St. Louis aldermen endorse 18-hour aircraft surveillance
ST. LOUIS (AP) — A potential aerial surveillance program aimed at helping St. Louis police investigate the city’s soaring violent crime problem has cleared one hurdle.
The St. Louis Post-Dispatch reports that the Board of Aldermen voted 15-14 Friday to give preliminary approval to the measure. It would direct Mayor Lyda Krewson or her successor to contract with an Ohio-based company proposing to fly airplanes up to 18 hours a day over the city.
The mayor hasn’t said if she will sign or veto the measure if aldermen pass it next week.
“Our city is in crisis mode,” said sponsor Tom Oldenburg, D-16th Ward, citing the city’s 262 murders last year, the highest total since 1993.
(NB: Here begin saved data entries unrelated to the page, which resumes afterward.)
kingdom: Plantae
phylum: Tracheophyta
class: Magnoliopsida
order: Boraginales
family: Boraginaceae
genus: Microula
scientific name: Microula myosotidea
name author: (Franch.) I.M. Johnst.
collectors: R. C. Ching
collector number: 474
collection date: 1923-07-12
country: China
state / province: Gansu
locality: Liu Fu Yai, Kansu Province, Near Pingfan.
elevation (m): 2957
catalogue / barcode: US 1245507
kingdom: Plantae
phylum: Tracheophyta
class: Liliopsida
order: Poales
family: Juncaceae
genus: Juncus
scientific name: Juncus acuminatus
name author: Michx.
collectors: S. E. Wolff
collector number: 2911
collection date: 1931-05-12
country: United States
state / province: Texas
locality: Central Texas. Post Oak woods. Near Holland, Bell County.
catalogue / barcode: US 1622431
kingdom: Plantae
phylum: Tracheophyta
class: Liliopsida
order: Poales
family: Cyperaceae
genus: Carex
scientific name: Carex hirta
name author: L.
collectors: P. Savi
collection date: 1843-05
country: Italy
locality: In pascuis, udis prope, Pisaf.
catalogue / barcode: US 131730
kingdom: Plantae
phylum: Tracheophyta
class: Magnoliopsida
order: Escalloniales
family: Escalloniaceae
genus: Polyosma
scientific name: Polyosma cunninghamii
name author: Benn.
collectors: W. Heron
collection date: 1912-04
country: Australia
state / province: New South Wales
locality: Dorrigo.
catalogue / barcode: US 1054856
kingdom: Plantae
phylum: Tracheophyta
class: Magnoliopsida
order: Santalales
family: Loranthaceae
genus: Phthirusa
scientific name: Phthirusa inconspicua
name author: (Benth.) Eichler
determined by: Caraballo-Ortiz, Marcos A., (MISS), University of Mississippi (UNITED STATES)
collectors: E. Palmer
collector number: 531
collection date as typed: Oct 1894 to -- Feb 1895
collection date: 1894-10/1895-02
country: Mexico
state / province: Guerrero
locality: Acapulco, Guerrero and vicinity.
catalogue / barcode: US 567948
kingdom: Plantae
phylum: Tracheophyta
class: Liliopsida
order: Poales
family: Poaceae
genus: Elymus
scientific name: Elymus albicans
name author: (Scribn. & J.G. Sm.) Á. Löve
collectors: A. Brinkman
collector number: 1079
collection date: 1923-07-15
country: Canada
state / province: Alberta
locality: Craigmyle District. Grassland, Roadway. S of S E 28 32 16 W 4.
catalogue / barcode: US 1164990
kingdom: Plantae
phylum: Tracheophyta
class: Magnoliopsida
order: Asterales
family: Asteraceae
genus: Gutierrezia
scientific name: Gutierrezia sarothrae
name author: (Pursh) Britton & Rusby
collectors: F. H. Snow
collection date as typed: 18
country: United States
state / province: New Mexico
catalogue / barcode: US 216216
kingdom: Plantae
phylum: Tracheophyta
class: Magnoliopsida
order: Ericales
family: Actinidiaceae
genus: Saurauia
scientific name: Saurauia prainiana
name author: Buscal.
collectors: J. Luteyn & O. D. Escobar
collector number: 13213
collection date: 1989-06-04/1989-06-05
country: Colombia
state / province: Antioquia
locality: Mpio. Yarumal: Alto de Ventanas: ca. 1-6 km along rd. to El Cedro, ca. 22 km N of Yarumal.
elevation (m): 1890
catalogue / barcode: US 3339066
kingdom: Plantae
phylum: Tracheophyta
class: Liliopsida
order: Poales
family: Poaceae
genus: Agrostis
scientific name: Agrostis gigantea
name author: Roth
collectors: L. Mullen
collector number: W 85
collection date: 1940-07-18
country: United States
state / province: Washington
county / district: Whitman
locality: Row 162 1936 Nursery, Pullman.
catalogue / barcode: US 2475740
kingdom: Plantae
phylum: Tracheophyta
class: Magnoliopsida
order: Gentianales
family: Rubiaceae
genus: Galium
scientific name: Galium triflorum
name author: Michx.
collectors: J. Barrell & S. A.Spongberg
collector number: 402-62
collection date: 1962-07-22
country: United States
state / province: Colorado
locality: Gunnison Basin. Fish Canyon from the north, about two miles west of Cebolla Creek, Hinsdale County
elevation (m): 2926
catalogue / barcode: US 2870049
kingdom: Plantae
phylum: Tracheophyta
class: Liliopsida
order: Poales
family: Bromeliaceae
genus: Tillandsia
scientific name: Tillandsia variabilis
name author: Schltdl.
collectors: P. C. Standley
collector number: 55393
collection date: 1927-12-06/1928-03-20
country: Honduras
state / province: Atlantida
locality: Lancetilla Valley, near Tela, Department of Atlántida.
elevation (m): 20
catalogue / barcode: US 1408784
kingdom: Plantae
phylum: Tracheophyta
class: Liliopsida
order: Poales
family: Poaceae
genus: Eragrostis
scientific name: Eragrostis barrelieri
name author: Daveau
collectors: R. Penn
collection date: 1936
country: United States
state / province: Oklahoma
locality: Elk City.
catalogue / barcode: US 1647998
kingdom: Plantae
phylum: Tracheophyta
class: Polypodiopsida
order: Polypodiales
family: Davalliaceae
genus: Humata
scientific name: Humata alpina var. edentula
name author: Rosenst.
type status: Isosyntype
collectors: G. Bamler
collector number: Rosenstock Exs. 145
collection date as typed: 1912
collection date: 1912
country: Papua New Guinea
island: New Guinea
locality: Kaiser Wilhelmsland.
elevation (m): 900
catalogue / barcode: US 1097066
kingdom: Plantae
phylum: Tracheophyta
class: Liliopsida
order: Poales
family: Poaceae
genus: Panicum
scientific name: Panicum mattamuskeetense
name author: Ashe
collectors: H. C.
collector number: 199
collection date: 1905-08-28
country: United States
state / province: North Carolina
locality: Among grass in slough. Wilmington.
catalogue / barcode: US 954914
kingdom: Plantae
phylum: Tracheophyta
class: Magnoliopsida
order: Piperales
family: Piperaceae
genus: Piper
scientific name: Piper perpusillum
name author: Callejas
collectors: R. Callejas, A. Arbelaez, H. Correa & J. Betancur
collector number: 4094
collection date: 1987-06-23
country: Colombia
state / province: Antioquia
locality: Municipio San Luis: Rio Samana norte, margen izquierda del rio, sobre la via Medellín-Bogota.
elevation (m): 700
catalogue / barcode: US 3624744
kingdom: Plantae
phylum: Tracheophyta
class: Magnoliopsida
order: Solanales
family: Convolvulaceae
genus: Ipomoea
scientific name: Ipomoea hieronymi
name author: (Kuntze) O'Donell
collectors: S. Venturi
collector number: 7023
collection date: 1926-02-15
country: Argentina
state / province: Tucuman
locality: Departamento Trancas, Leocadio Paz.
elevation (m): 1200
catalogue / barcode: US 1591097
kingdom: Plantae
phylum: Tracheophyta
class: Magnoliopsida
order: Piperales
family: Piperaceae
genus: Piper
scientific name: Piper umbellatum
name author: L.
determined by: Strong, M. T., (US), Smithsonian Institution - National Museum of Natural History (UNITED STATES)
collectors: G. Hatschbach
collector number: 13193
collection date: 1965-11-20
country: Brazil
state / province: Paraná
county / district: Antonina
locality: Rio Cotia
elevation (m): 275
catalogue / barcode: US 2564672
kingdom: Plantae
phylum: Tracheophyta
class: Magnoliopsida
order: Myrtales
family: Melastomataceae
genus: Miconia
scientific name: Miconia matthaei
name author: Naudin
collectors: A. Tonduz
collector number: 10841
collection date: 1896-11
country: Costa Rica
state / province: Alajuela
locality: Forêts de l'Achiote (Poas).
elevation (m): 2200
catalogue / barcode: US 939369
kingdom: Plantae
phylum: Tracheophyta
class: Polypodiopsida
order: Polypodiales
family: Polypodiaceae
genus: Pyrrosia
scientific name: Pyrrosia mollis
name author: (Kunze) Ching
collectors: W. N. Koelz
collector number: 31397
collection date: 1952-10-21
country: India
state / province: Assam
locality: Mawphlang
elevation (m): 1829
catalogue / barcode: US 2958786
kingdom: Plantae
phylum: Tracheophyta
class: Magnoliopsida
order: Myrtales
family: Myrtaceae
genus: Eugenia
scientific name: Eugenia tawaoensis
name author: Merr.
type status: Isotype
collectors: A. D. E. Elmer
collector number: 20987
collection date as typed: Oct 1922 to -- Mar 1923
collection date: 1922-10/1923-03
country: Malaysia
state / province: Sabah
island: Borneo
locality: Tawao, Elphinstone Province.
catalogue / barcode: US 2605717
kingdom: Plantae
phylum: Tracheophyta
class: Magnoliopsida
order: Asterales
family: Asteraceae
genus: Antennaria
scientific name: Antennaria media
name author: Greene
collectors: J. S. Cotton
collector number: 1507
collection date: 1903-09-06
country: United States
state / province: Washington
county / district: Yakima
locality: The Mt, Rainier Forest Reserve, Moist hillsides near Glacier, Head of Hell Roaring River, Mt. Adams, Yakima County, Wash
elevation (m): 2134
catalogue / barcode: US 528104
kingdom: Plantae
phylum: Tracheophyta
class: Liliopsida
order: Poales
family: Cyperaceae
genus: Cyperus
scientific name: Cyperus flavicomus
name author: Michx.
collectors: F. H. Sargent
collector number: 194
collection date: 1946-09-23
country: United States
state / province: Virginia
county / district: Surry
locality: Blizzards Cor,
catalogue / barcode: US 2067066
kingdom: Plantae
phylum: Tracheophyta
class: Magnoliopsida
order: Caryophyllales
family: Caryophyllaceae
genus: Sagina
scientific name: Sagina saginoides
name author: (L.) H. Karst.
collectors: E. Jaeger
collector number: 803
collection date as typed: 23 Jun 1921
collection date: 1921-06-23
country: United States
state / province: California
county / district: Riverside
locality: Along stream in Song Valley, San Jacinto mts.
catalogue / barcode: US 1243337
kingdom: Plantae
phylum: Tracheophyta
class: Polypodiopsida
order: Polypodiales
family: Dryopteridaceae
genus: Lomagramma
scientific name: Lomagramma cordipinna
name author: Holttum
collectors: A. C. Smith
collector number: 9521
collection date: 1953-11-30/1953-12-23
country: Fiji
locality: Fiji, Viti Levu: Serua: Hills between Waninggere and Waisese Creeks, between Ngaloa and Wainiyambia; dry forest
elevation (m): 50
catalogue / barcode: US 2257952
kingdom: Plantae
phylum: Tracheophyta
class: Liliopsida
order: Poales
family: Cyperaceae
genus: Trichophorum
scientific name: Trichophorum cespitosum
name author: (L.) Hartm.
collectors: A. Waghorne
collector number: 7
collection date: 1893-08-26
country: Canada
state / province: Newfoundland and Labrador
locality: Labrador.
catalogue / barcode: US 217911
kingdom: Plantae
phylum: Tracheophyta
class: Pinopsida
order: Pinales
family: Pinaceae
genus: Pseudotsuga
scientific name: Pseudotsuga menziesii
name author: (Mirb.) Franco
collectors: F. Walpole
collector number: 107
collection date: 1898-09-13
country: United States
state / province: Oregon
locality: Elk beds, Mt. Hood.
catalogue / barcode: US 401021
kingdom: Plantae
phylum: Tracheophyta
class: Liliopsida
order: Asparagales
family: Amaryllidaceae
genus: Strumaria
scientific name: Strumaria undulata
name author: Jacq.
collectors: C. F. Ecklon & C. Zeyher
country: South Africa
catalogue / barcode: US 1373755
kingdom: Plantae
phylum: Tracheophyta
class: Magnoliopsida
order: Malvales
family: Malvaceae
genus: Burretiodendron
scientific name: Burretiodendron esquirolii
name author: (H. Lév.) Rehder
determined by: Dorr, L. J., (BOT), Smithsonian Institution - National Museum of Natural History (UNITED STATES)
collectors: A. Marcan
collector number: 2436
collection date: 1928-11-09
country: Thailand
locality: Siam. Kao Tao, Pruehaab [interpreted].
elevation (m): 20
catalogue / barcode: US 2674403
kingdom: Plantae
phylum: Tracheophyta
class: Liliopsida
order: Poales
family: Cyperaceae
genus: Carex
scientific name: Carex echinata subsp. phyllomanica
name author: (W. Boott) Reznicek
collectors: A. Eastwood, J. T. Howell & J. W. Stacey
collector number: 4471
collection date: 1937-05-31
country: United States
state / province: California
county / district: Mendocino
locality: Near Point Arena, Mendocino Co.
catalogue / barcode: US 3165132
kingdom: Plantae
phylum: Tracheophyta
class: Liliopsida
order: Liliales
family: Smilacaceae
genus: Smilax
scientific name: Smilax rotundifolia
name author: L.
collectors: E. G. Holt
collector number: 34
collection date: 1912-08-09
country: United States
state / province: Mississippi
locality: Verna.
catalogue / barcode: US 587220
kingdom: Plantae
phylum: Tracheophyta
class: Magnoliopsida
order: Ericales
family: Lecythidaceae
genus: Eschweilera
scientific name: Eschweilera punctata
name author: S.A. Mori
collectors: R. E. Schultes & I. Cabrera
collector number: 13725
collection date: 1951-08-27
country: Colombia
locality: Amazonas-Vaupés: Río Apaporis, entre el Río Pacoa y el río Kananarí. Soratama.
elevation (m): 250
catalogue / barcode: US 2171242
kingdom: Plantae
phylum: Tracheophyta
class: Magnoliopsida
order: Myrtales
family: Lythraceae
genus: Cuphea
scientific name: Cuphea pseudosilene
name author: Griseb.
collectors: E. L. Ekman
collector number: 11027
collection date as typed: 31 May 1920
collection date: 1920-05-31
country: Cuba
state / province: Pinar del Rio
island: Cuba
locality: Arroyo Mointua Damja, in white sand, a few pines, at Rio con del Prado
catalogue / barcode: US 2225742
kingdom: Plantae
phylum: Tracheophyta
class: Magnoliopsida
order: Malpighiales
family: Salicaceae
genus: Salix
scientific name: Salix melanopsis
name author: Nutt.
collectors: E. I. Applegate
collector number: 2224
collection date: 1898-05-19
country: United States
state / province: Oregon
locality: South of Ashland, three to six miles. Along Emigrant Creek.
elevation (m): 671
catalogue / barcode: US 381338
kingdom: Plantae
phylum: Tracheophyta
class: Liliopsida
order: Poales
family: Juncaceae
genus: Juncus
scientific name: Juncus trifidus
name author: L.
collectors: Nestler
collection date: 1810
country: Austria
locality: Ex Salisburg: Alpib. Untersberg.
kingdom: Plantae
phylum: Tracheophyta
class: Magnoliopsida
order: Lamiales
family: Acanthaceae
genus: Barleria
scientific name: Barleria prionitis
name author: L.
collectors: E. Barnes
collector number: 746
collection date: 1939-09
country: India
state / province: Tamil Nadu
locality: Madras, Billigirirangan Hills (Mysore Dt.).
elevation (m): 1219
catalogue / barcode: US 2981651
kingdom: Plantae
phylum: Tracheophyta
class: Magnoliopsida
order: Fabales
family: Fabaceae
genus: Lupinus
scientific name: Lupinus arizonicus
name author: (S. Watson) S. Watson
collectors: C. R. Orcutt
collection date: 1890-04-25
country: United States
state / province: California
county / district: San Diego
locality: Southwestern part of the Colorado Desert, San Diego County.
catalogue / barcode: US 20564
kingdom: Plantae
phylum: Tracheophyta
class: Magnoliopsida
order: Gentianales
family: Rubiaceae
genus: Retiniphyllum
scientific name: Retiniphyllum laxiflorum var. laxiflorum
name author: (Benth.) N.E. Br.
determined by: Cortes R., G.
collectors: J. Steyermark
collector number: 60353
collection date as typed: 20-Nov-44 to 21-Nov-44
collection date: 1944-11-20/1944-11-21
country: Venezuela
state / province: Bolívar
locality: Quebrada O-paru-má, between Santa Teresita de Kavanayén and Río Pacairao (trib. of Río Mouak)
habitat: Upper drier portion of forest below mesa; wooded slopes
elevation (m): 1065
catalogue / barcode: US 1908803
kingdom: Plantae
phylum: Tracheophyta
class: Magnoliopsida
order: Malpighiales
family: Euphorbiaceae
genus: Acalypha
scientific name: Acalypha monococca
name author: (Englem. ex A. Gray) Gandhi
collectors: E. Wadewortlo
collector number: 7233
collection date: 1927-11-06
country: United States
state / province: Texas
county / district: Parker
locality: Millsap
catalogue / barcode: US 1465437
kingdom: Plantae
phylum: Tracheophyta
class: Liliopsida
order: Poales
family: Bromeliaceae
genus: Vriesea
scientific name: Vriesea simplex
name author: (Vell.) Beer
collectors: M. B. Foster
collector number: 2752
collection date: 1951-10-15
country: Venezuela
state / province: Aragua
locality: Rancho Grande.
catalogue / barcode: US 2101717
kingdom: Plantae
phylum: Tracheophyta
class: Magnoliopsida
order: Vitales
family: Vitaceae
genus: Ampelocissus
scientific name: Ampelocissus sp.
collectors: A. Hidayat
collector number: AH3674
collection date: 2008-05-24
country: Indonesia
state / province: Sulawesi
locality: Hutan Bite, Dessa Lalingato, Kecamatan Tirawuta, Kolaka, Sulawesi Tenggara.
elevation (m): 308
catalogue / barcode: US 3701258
Backers say the cameras could track the path of suspects and vehicles from key crime scenes and help in police investigations. The 18-month contract wouldn’t kick in unless the company found private donors to cover the cost.
Opponents warned that the plan posed a threat to civil liberties because the cameras could track every movement on a wide swath of city streets at any given time.
The revised bill also requires a written request from a police officer before a company aircraft could zoom in on a crime scene after a shots-fired or 911 notification.